La préfecture de l’Aisne a annoncé ce vendredi que des traces de contamination à l’E.coli avaient bel et bien été retrouvées dans des boucheries, les mêmes suspectées d’être à l’origine du décès d’une enfant de 12 ans et d’une vingtaine de cas d’intoxication alimentaire.
La source enfin trouvée. Les analyses menées dans des boucheries suspectées d’être à l’origine du décès d’une enfant de 12 ans et d’une vingtaine de cas d’intoxication alimentaire, confirment des traces de contamination à l’E.coli, a annoncé vendredi la préfecture de l’Aisne.
«Dans les premiers résultats des analyses obtenus, des traces de contamination par la bactérie E.coli ont été détectées dans les viandes ou sur les surfaces de certaines des boucheries qui ont fait l’objet d’investigation» et ont été fermées préventivement, indique la préfecture dans un communiqué. L’activité de cinq des six établissements fermés préventivement par les autorités, «reste suspendue», ajoute la préfecture.
Un «lien épidémiologique étroit entre des boucheries identifiées»
Un seul point de vente – un rayon boucherie d’un Intermarché de Gauchy – pour lequel les résultats sont «négatifs», «pourra reprendre son activité après avoir réalisé les opérations préalables», précise la préfecture. Ces boucheries n’ont pas de fournisseur commun, avait précisé le 21 juin un porte-parole de la préfecture de l’Aisne, ce qui risque de compliquer la recherche de l’origine de la contamination. Les investigations se poursuivent, ajoute la préfecture.
«A ce stade, les investigations et analyses continuent à orienter vers un lien épidémiologique étroit entre des boucheries identifiées et fermées par précaution et les premiers cas», ajoute-t-elle. Depuis l’apparition des premiers cas dans l’agglomération de Saint-Quentin le 12 juin, 26 enfants et une personne âgée ont été affectés. Une adolescente, Elise, est décédée le 16 juin.
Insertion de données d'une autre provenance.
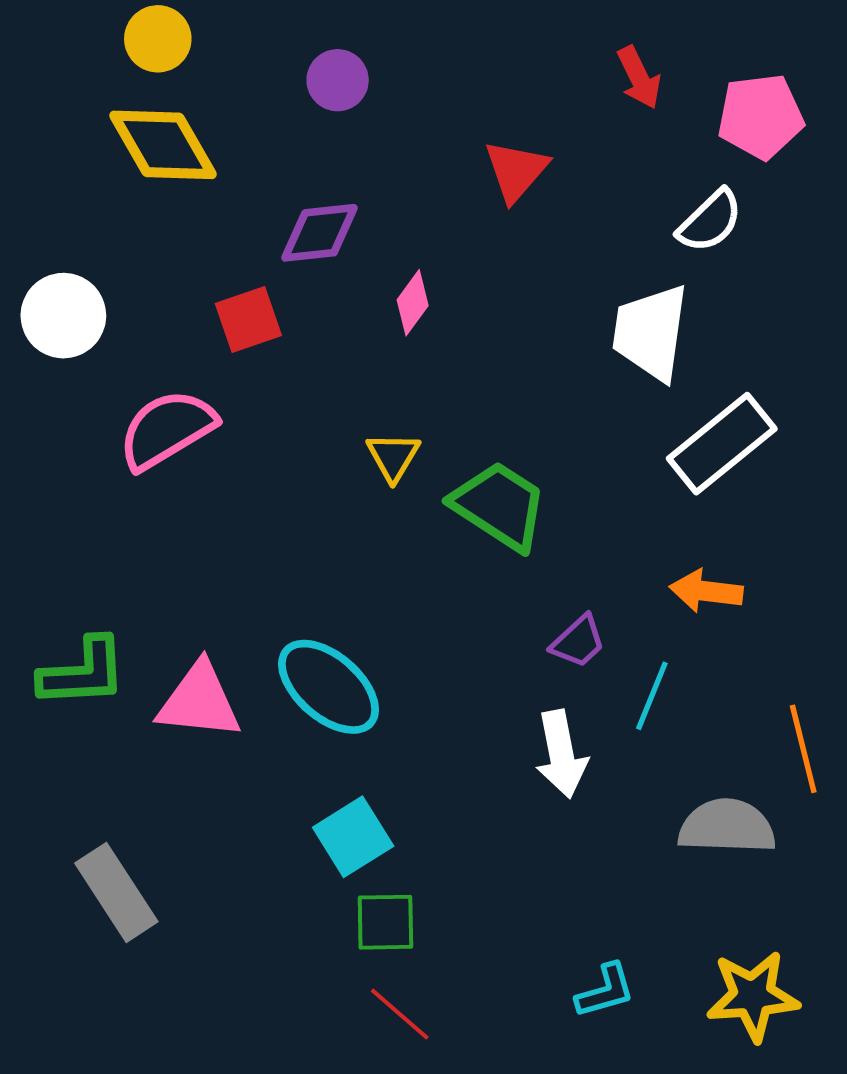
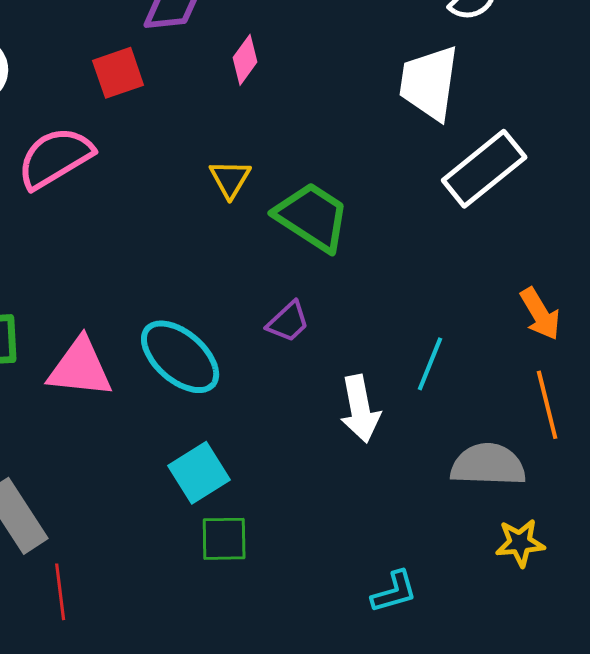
orange arrow: (706, 591) -> (540, 314), moved, turned -128
purple trapezoid: (578, 642) -> (288, 322), moved
yellow star: (753, 996) -> (520, 543), moved, size x0.7
red line: (400, 1014) -> (60, 592), moved, turned 42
Un nouveau cas a été enregistré vendredi : un enfant résidant en Île-de-France qui a séjourné à plusieurs reprises récemment dans la région de Saint Quentin, a indiqué la préfecture. Dix d’entre eux dont cet enfant ont développé un syndrome hémolytique et urémique (SHU), une grave complication affectant les reins, précisent les services de l’Etat dans l’Aisne. Onze personnes sont encore hospitalisées, selon la préfecture.
Le pôle de santé publique du parquet de Paris s’est saisi mercredi de l’enquête relative aux intoxications dans l’Aisne qui ont notamment causé la mort d’une adolescente, a annoncé jeudi la procureure de la République de Paris Laure Beccuau dans un communiqué.
Le 21 juin, le parquet de Saint-Quentin avait ouvert une enquête préliminaire des chefs d’homicide involontaire, blessures involontaires, mise en danger et tromperie aggravée par la mise en danger de la santé humaine.